The position therefore appears to be that the apparent statutory discretion under section 49 Taxes Management Act 1970 to permit notice of appeal be given out of time (which has been amended by the Order from the 1 April 2009) is in legal terms overlaid by the “extension of time” provisions of the Rules, which also came into force on 1 April 2009 and must be applied in accordance with the overriding objective set out in the Rules “.
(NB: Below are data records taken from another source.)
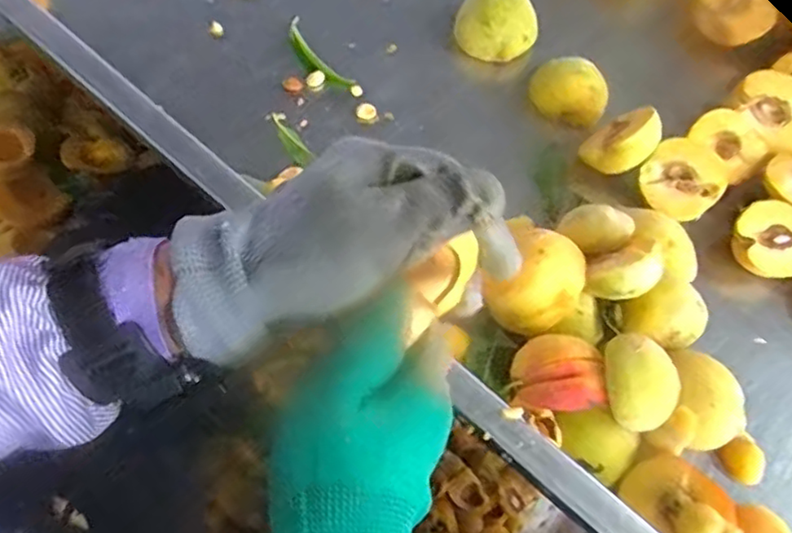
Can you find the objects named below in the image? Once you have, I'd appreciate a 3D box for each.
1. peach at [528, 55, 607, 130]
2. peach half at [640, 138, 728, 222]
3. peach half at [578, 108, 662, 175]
[{"bbox_3d":[0.140,-0.143,0.512,0.058,0.035,0.045,17,65,3],"label":"peach"},{"bbox_3d":[0.210,-0.062,0.471,0.055,0.031,0.056,1,67,-3],"label":"peach half"},{"bbox_3d":[0.172,-0.093,0.480,0.056,0.052,0.030,-50,115,-21],"label":"peach half"}]

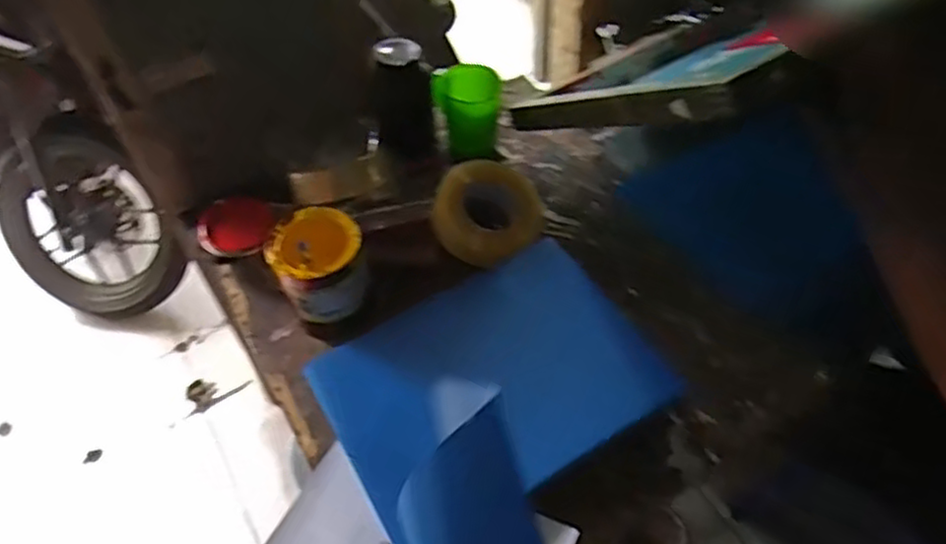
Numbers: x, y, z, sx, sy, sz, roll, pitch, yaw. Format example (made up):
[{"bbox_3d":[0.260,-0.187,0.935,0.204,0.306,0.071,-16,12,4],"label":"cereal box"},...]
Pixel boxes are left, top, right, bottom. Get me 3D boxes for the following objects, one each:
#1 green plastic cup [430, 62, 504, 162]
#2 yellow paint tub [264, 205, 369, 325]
[{"bbox_3d":[-0.007,-0.244,1.102,0.099,0.124,0.090,-4,52,1],"label":"green plastic cup"},{"bbox_3d":[-0.190,-0.009,0.900,0.108,0.108,0.110,-2,52,2],"label":"yellow paint tub"}]

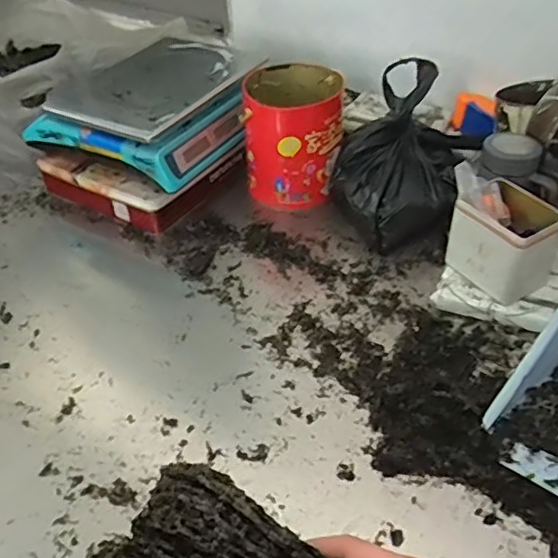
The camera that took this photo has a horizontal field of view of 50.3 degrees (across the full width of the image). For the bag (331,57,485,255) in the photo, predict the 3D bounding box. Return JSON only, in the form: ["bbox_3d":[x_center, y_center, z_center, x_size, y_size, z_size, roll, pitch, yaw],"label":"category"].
[{"bbox_3d":[0.200,-0.198,0.953,0.204,0.186,0.277,18,45,20],"label":"bag"}]

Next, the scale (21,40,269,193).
[{"bbox_3d":[-0.201,-0.297,1.019,0.295,0.108,0.312,23,47,24],"label":"scale"}]

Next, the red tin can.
[{"bbox_3d":[0.024,-0.240,1.000,0.155,0.179,0.160,-1,42,1],"label":"red tin can"}]

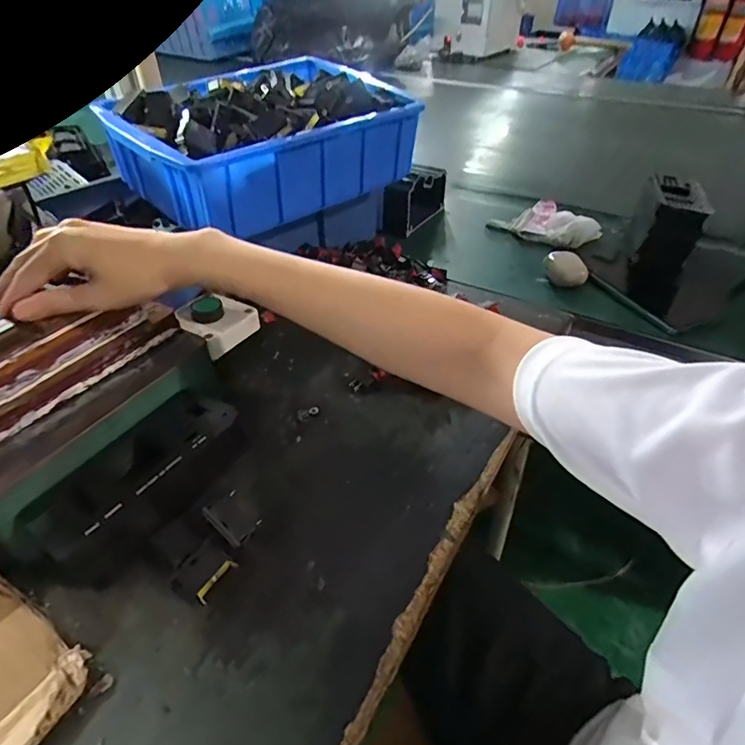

We propose to adopt Judge Poole’s approach that the Tribunal’s discretion in permitting the present appeal to proceed “out of time” is to be applied purely in line with its obligations under Rule 2 dealing with the case “fairly and justly”. In doing so, it has taken into account:
(1) the guidance given in the case of Ogedegbe
(2) The factors listed in Rule 2 (2)
(3) The fact that the rules at the time when the decisions were first appealable would have required the appellant to show a reasonable excuse for the delay in appealing and no unreasonable delay in bringing the appeal after the excuse ceased.
The decision
7. We have considered the law and the facts and have decided that permission for the appeal to be heard out of time will not be granted. Mr Hussain told us that there were only 4 members of his family who had lent him money. We consider that a company, of the size of this one, ought to have been able to find sufficient assistance to deal with the enquiry. Properly kept books of the accounts would readily have identified the amount of the loans and who had made them. We do not accept that the death of his cousin and the difficulties with HSBC Bank in 2008 were sufficiently debilitating, or complicated, to justify no action being taken in this matter until August 2010. The Company decided to ignore requests for information even when penalties were raised for their failure to do so. Such action does not help their cause now when seeking fairness and justice. Nor do we think it helps the Company’s case that they eventually were able to prove that the majority of the money provided by Mrs Begum was in fact one of those loans. There has to be finality in all tax matters and an assessment raised in 2008 should stand when the taxpayer has chosen not to assist HMRC throughout their enquiry. The tax system could not function if a taxpayer was able to re-open an assessment, to which he or she took exception, at any time after the tax liability had been determined. It is appreciated that, as a result of the confirmation that a loan was provided by Mrs Begum, the tax liability would have been reduced. That in itself is not a ground for this Tribunal to grant permission to hear the appeal out of time. It is our view that the information should have been made available at the appropriate time and the Company is author of its own misfortune. We also understand that HMRC had not raised any further penalties arising from the Company’s lack of co-operation during the enquiry. We consider that it would not have been unreasonable for them to do so. We therefore refuse permission to appeal the assessment
8. This document contains full findings of fact and reasons for the decision. Any party dissatisfied with this decision has a right to apply for permission to appeal against it pursuant to Rule 39 of the Tribunal Procedure (First-tier Tribunal) (Tax Chamber) Rules 2009. The application must be received by this Tribunal not later than 56 days after this decision is sent to that party. The parties are referred to “Guidance to accompany a Decision from the First-tier Tribunal (Tax Chamber)” which accompanies and forms part of this decision notice.